Kamada Ltd. (KMDA), the maker of treatments for hereditary lung disease, climbed to a record on speculation that results of clinical trials will boost profits.
The Nes Ziona, Israel-based company rose 1.5 percent to 49.08 shekels, or about $13.79, at 10:50 a.m. in Tel Aviv. The New York shares closed at $13.66 yesterday, a 35 percent advance since their May 31 offering, with trading volume almost three times the three-month daily average.
Kamada announced last year an agreement with Chiesi Farmaceutici SpA for the exclusive distribution of the inhaled version of its medicine for a genetic condition called Alpha-1 Antitrypsin deficiency that can lead to liver and lung damage. The company expects to initiate a U.S. phase 2 study of an inhaled treatment in the second half of 2013 and to report the results of a European trial by early 2014, it said in an Aug. 1 statement. Adjusted net income will double to $5.9 million in 2013 and leap another 165 percent in 2014, according to the average of four analyst estimates (KMDA:US) compiled by Bloomberg.
“Should they bring the inhalable version of Antitrypsin to the market, they would capture a significant share,” Raj Denhoy, an analyst at Jefferies & Co. in New York, said by phone yesterday. “If the trial is successful, and I think there is a pretty good chance for it to be a success, Kamada will have the only inhalable version of the drug on the market.
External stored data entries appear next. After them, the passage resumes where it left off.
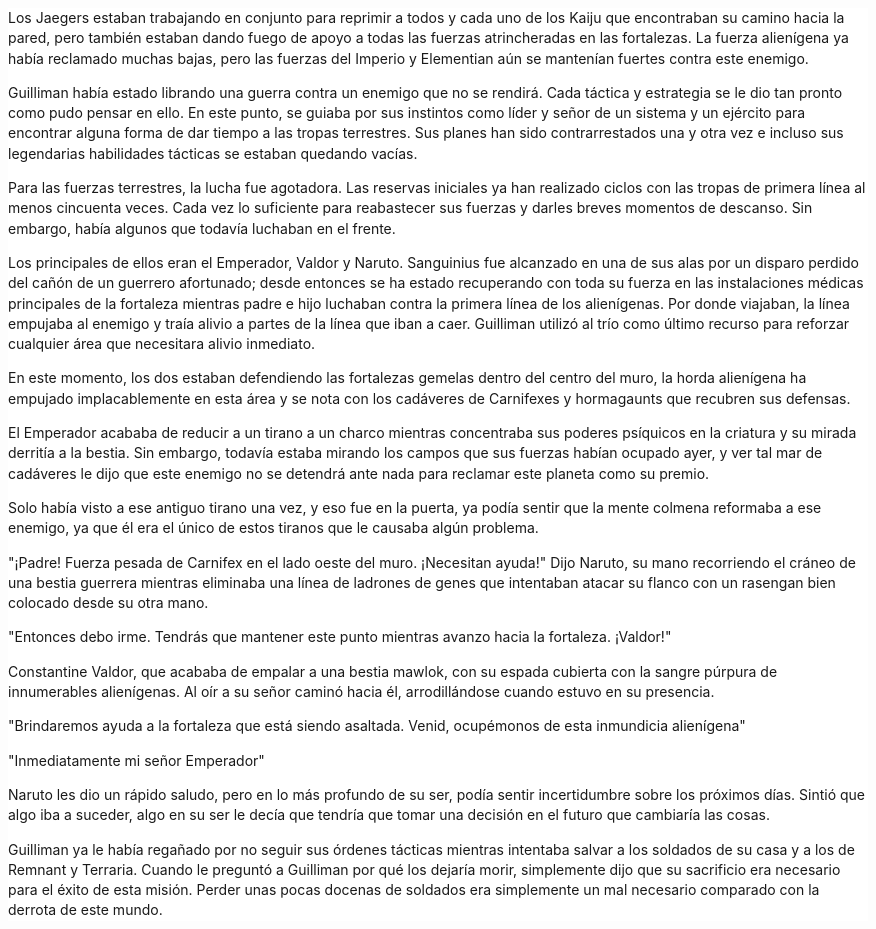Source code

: Los Jaegers estaban trabajando en conjunto para reprimir a todos y cada uno de los Kaiju que encontraban su camino hacia la pared, pero también estaban dando fuego de apoyo a todas las fuerzas atrincheradas en las fortalezas. La fuerza alienígena ya había reclamado muchas bajas, pero las fuerzas del Imperio y Elementian aún se mantenían fuertes contra este enemigo.

Guilliman había estado librando una guerra contra un enemigo que no se rendirá. Cada táctica y estrategia se le dio tan pronto como pudo pensar en ello. En este punto, se guiaba por sus instintos como líder y señor de un sistema y un ejército para encontrar alguna forma de dar tiempo a las tropas terrestres. Sus planes han sido contrarrestados una y otra vez e incluso sus legendarias habilidades tácticas se estaban quedando vacías.

Para las fuerzas terrestres, la lucha fue agotadora. Las reservas iniciales ya han realizado ciclos con las tropas de primera línea al menos cincuenta veces. Cada vez lo suficiente para reabastecer sus fuerzas y darles breves momentos de descanso. Sin embargo, había algunos que todavía luchaban en el frente.

Los principales de ellos eran el Emperador, Valdor y Naruto. Sanguinius fue alcanzado en una de sus alas por un disparo perdido del cañón de un guerrero afortunado; desde entonces se ha estado recuperando con toda su fuerza en las instalaciones médicas principales de la fortaleza mientras padre e hijo luchaban contra la primera línea de los alienígenas. Por donde viajaban, la línea empujaba al enemigo y traía alivio a partes de la línea que iban a caer. Guilliman utilizó al trío como último recurso para reforzar cualquier área que necesitara alivio inmediato.

En este momento, los dos estaban defendiendo las fortalezas gemelas dentro del centro del muro, la horda alienígena ha empujado implacablemente en esta área y se nota con los cadáveres de Carnifexes y hormagaunts que recubren sus defensas.

El Emperador acababa de reducir a un tirano a un charco mientras concentraba sus poderes psíquicos en la criatura y su mirada derritía a la bestia. Sin embargo, todavía estaba mirando los campos que sus fuerzas habían ocupado ayer, y ver tal mar de cadáveres le dijo que este enemigo no se detendrá ante nada para reclamar este planeta como su premio.

Solo había visto a ese antiguo tirano una vez, y eso fue en la puerta, ya podía sentir que la mente colmena reformaba a ese enemigo, ya que él era el único de estos tiranos que le causaba algún problema.

"¡Padre! Fuerza pesada de Carnifex en el lado oeste del muro. ¡Necesitan ayuda!" Dijo Naruto, su mano recorriendo el cráneo de una bestia guerrera mientras eliminaba una línea de ladrones de genes que intentaban atacar su flanco con un rasengan bien colocado desde su otra mano.

"Entonces debo irme. Tendrás que mantener este punto mientras avanzo hacia la fortaleza. ¡Valdor!"

Constantine Valdor, que acababa de empalar a una bestia mawlok, con su espada cubierta con la sangre púrpura de innumerables alienígenas. Al oír a su señor caminó hacia él, arrodillándose cuando estuvo en su presencia.

"Brindaremos ayuda a la fortaleza que está siendo asaltada. Venid, ocupémonos de esta inmundicia alienígena"

"Inmediatamente mi señor Emperador"

Naruto les dio un rápido saludo, pero en lo más profundo de su ser, podía sentir incertidumbre sobre los próximos días. Sintió que algo iba a suceder, algo en su ser le decía que tendría que tomar una decisión en el futuro que cambiaría las cosas.

Guilliman ya le había regañado por no seguir sus órdenes tácticas mientras intentaba salvar a los soldados de su casa y a los de Remnant y Terraria. Cuando le preguntó a Guilliman por qué los dejaría morir, simplemente dijo que su sacrificio era necesario para el éxito de esta misión. Perder unas pocas docenas de soldados era simplemente un mal necesario comparado con la derrota de este mundo.
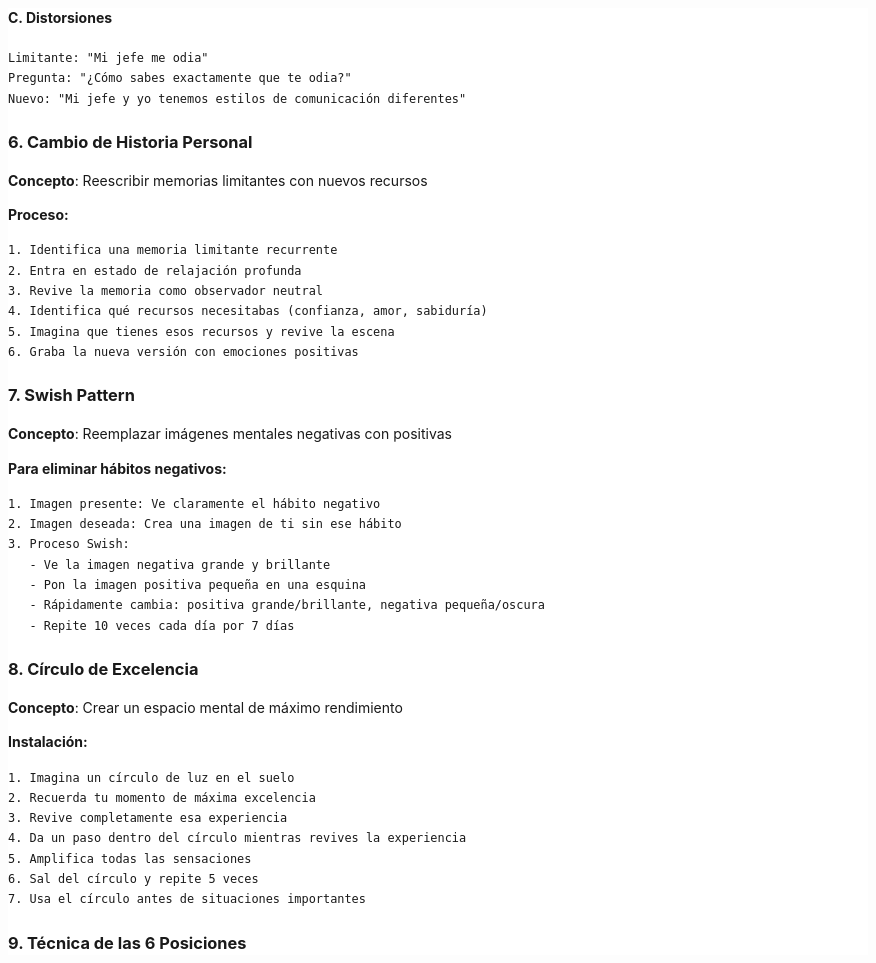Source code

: #### **C. Distorsiones**

```
Limitante: "Mi jefe me odia"
Pregunta: "¿Cómo sabes exactamente que te odia?"
Nuevo: "Mi jefe y yo tenemos estilos de comunicación diferentes"
```

### **6. Cambio de Historia Personal**

**Concepto**: Reescribir memorias limitantes con nuevos recursos

**Proceso:**

```
1. Identifica una memoria limitante recurrente
2. Entra en estado de relajación profunda
3. Revive la memoria como observador neutral
4. Identifica qué recursos necesitabas (confianza, amor, sabiduría)
5. Imagina que tienes esos recursos y revive la escena
6. Graba la nueva versión con emociones positivas
```

### **7. Swish Pattern**

**Concepto**: Reemplazar imágenes mentales negativas con positivas

**Para eliminar hábitos negativos:**

```
1. Imagen presente: Ve claramente el hábito negativo
2. Imagen deseada: Crea una imagen de ti sin ese hábito
3. Proceso Swish:
   - Ve la imagen negativa grande y brillante
   - Pon la imagen positiva pequeña en una esquina
   - Rápidamente cambia: positiva grande/brillante, negativa pequeña/oscura
   - Repite 10 veces cada día por 7 días
```

### **8. Círculo de Excelencia**

**Concepto**: Crear un espacio mental de máximo rendimiento

**Instalación:**

```
1. Imagina un círculo de luz en el suelo
2. Recuerda tu momento de máxima excelencia
3. Revive completamente esa experiencia
4. Da un paso dentro del círculo mientras revives la experiencia
5. Amplifica todas las sensaciones
6. Sal del círculo y repite 5 veces
7. Usa el círculo antes de situaciones importantes
```

### **9. Técnica de las 6 Posiciones**
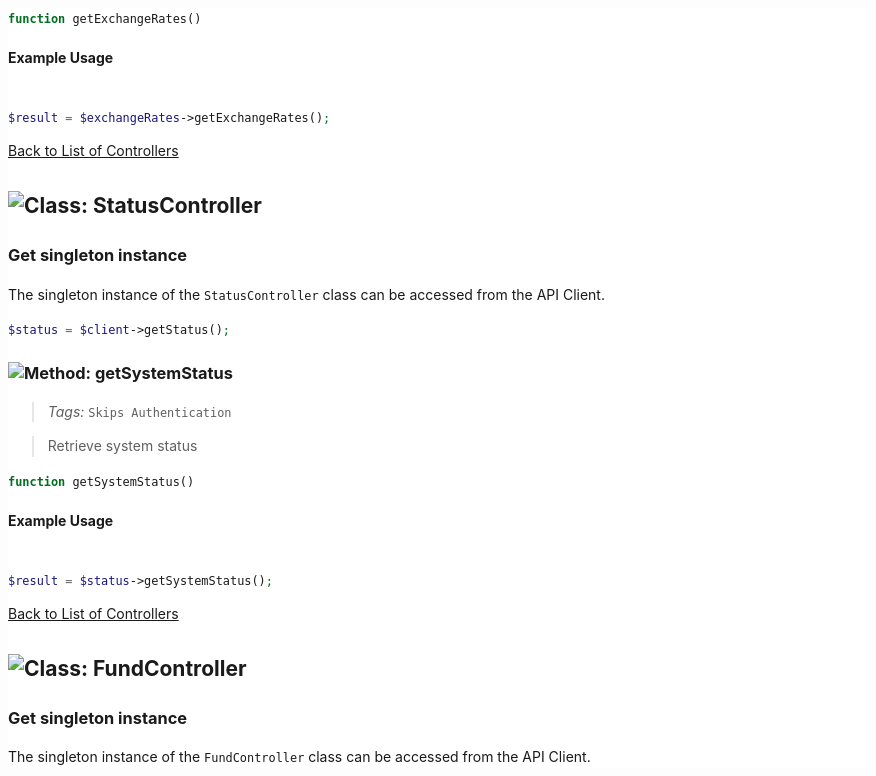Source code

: 
```php
function getExchangeRates()
```

#### Example Usage

```php

$result = $exchangeRates->getExchangeRates();

```


[Back to List of Controllers](#list_of_controllers)

## <a name="status_controller"></a>![Class: ](https://apidocs.io/img/class.png ".StatusController") StatusController

### Get singleton instance

The singleton instance of the ``` StatusController ``` class can be accessed from the API Client.

```php
$status = $client->getStatus();
```

### <a name="get_system_status"></a>![Method: ](https://apidocs.io/img/method.png ".StatusController.getSystemStatus") getSystemStatus

> *Tags:*  ``` Skips Authentication ``` 

> Retrieve system status


```php
function getSystemStatus()
```

#### Example Usage

```php

$result = $status->getSystemStatus();

```


[Back to List of Controllers](#list_of_controllers)

## <a name="fund_controller"></a>![Class: ](https://apidocs.io/img/class.png ".FundController") FundController

### Get singleton instance

The singleton instance of the ``` FundController ``` class can be accessed from the API Client.
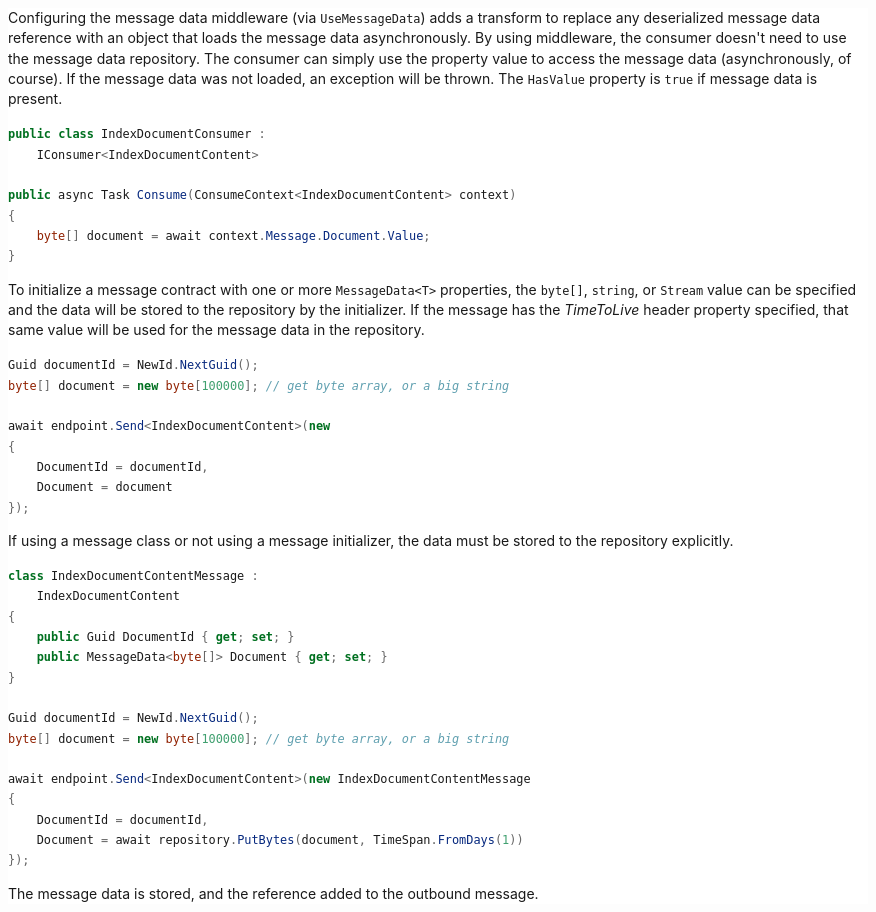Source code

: Configuring the message data middleware (via `UseMessageData`) adds a transform to replace any deserialized message data reference with an object that loads the message data asynchronously. By using middleware, the consumer doesn't need to use the message data repository. The consumer can simply use the property value to access the message data (asynchronously, of course). If the message data was not loaded, an exception will be thrown. The `HasValue` property is `true` if message data is present.

```cs
public class IndexDocumentConsumer :
    IConsumer<IndexDocumentContent>

public async Task Consume(ConsumeContext<IndexDocumentContent> context)
{
    byte[] document = await context.Message.Document.Value;
}
```

To initialize a message contract with one or more `MessageData<T>` properties, the `byte[]`, `string`, or `Stream` value can be specified and the data will be stored to the repository by the initializer. If the message has the _TimeToLive_ header property specified, that same value will be used for the message data in the repository. 

```cs
Guid documentId = NewId.NextGuid();
byte[] document = new byte[100000]; // get byte array, or a big string

await endpoint.Send<IndexDocumentContent>(new
{
    DocumentId = documentId,
    Document = document
});
```

If using a message class or not using a message initializer, the data must be stored to the repository explicitly.

```cs
class IndexDocumentContentMessage :
    IndexDocumentContent
{
    public Guid DocumentId { get; set; }
    public MessageData<byte[]> Document { get; set; }
}

Guid documentId = NewId.NextGuid();
byte[] document = new byte[100000]; // get byte array, or a big string

await endpoint.Send<IndexDocumentContent>(new IndexDocumentContentMessage
{
    DocumentId = documentId,
    Document = await repository.PutBytes(document, TimeSpan.FromDays(1))
});
```

The message data is stored, and the reference added to the outbound message.
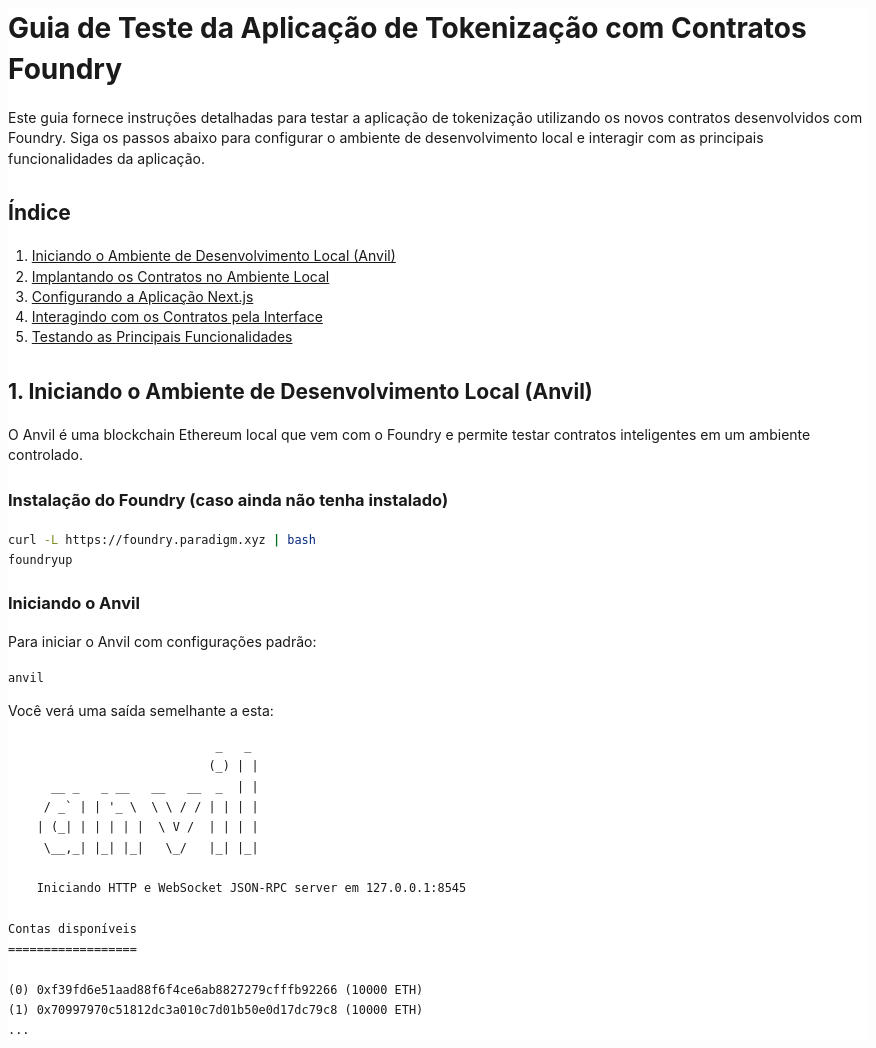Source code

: # Guia de Teste da Aplicação de Tokenização com Contratos Foundry

Este guia fornece instruções detalhadas para testar a aplicação de tokenização utilizando os novos contratos desenvolvidos com Foundry. Siga os passos abaixo para configurar o ambiente de desenvolvimento local e interagir com as principais funcionalidades da aplicação.

## Índice

1. [Iniciando o Ambiente de Desenvolvimento Local (Anvil)](#1-iniciando-o-ambiente-de-desenvolvimento-local-anvil)
2. [Implantando os Contratos no Ambiente Local](#2-implantando-os-contratos-no-ambiente-local)
3. [Configurando a Aplicação Next.js](#3-configurando-a-aplicação-nextjs-para-usar-os-contratos-locais)
4. [Interagindo com os Contratos pela Interface](#4-interagindo-com-os-contratos-através-da-interface-da-aplicação)
5. [Testando as Principais Funcionalidades](#5-testando-as-principais-funcionalidades)

## 1. Iniciando o Ambiente de Desenvolvimento Local (Anvil)

O Anvil é uma blockchain Ethereum local que vem com o Foundry e permite testar contratos inteligentes em um ambiente controlado.

### Instalação do Foundry (caso ainda não tenha instalado)

```bash
curl -L https://foundry.paradigm.xyz | bash
foundryup
```

### Iniciando o Anvil

Para iniciar o Anvil com configurações padrão:

```bash
anvil
```

Você verá uma saída semelhante a esta:

```
                             _   _
                            (_) | |
      __ _   _ __   __   __  _  | |
     / _` | | '_ \  \ \ / / | | | |
    | (_| | | | | |  \ V /  | | | |
     \__,_| |_| |_|   \_/   |_| |_|

    Iniciando HTTP e WebSocket JSON-RPC server em 127.0.0.1:8545

Contas disponíveis
==================

(0) 0xf39fd6e51aad88f6f4ce6ab8827279cfffb92266 (10000 ETH)
(1) 0x70997970c51812dc3a010c7d01b50e0d17dc79c8 (10000 ETH)
...
```
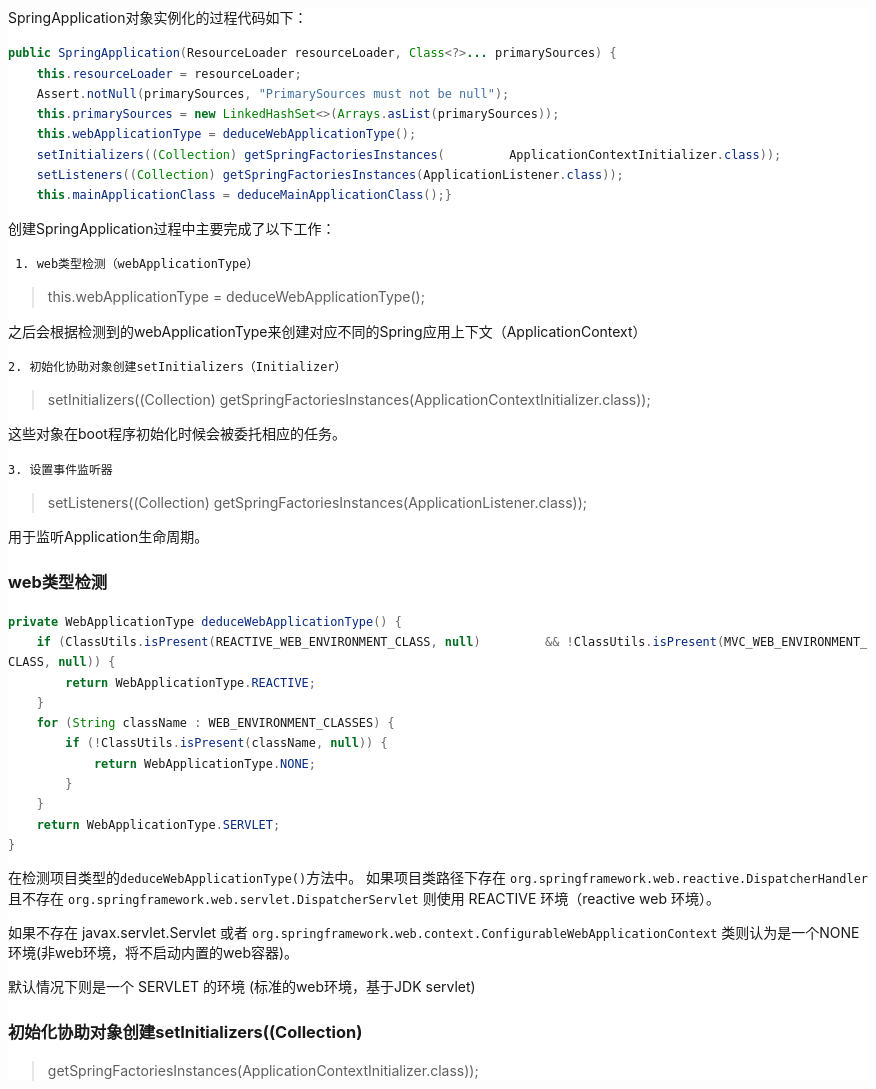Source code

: SpringApplication对象实例化的过程代码如下：
```java
public SpringApplication(ResourceLoader resourceLoader, Class<?>... primarySources) {   
	this.resourceLoader = resourceLoader;   
	Assert.notNull(primarySources, "PrimarySources must not be null");   
	this.primarySources = new LinkedHashSet<>(Arrays.asList(primarySources));   
	this.webApplicationType = deduceWebApplicationType();   
	setInitializers((Collection) getSpringFactoriesInstances(         ApplicationContextInitializer.class));   
	setListeners((Collection) getSpringFactoriesInstances(ApplicationListener.class));   
	this.mainApplicationClass = deduceMainApplicationClass();}
```

创建SpringApplication过程中主要完成了以下工作：

	 1. web类型检测（webApplicationType）
>this.webApplicationType = deduceWebApplicationType();

之后会根据检测到的webApplicationType来创建对应不同的Spring应用上下文（ApplicationContext）	

	2. 初始化协助对象创建setInitializers（Initializer）
>setInitializers((Collection) getSpringFactoriesInstances(ApplicationContextInitializer.class));

这些对象在boot程序初始化时候会被委托相应的任务。

	3. 设置事件监听器
>setListeners((Collection) getSpringFactoriesInstances(ApplicationListener.class));

用于监听Application生命周期。

###  web类型检测

``` java
private WebApplicationType deduceWebApplicationType() {   
	if (ClassUtils.isPresent(REACTIVE_WEB_ENVIRONMENT_CLASS, null)         && !ClassUtils.isPresent(MVC_WEB_ENVIRONMENT_CLASS, null)) {      
		return WebApplicationType.REACTIVE;   
	}   
	for (String className : WEB_ENVIRONMENT_CLASSES) {      
		if (!ClassUtils.isPresent(className, null)) {         
			return WebApplicationType.NONE;      
		}  
	}   
	return WebApplicationType.SERVLET;
}
```
在检测项目类型的`deduceWebApplicationType()`方法中。    如果项目类路径下存在 `org.springframework.web.reactive.DispatcherHandler` 且不存在 `org.springframework.web.servlet.DispatcherServlet` 则使用 REACTIVE 环境（reactive web 环境）。    

如果不存在 javax.servlet.Servlet 或者 `org.springframework.web.context.ConfigurableWebApplicationContext` 类则认为是一个NONE环境(非web环境，将不启动内置的web容器)。

默认情况下则是一个 SERVLET 的环境 (标准的web环境，基于JDK servlet)


### 初始化协助对象创建setInitializers((Collection) 
>getSpringFactoriesInstances(ApplicationContextInitializer.class));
It’s a lot easier to consume the inhalable version.”
Jefferies estimates the market for the Antitrypsin drug at $800 million a year globally, including $600 million in the U.S.
Kamada said the Chiesi agreement could bring in $60 million if regulatory conditions and sales targets are met and estimates sales potential of “hundreds of millions of dollars.” The company already sells an intravenous version of the AAT treatment with Baxter International Inc. (BAX:US)
The Bloomberg Israel-US Equity Index of the most-traded Israeli stocks in the U.S. rose for a third day, adding 0.2 percent to a one-month high of 97.61 yesterday.